While working on products, we initially ask the PMs to be clear about what they are trying to achieve. Few things we ask the team to define while working on any product so that it becomes a standard process for the org:

  1. Be clear about the who and the why?
  2. Define a clear outcome and an objective success criteria for the product.
  3. Define the assumptions you want to validate with the launch (So that you objectively focus on validating assumptions you have defined)
  4. Define the trade-offs of launching your product (So that you are aware about the negative impact that can get created if the launch fails)

Answering above questions while defining the product helps the team and org to objectively approach each failure and not get emotional about it. This helps us to create a space that is continuously learning and evolving with failures.
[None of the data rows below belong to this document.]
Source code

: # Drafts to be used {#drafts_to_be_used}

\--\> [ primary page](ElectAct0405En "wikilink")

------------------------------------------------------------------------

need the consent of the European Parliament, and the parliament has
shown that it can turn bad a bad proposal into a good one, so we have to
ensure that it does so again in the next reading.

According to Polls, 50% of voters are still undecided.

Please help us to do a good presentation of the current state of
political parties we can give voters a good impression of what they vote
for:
What level of tech expertise is must to build a tech startup. Also, what level of tech expertise is suitable to lead the PM role for a company?

The level of expertise depends on the kind of technology you are building in your startup. You need to understand what's the core of your company. For example,

  • For any eCommerce company, Supply chain and catalogue is core and Tech is an enabler to scale, give better suggestions when you have a larger catalogue.
  • For a tech product, the initial product might not require DSA and you can do with basic understanding of technology. Complex tech will be required to solve complex problems which you don't need to worry about initially.

Also, you need to think about the skills your team as a whole has. To build a great tech startup, the team should have following capabilities,

  1. How to code and build.
  2. How to sell.

If you have any of the above skills, you can get a co-founder who compliments you on the other skill.

Answering the second half of the question,

PMs are the champs or the face of customers for an organisation.

If you are able to understand your customer’s needs/use-cases well and deeply and you are able to articulate them well, it's fine if you don't have a great expertise in Tech. Your EM will help you fill the gaps in Tech as they have the right expertise there.